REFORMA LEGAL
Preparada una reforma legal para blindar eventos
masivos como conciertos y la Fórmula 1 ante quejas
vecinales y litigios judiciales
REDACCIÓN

- [Brief]:
Can you give the material again with "conciertos" changed to "festivales" and every other word left as it is?

- [Solution for this task]:
REFORMA LEGAL
Preparada una reforma legal para blindar eventos
masivos como festivales y la Fórmula 1 ante quejas
vecinales y litigios judiciales
REDACCIÓN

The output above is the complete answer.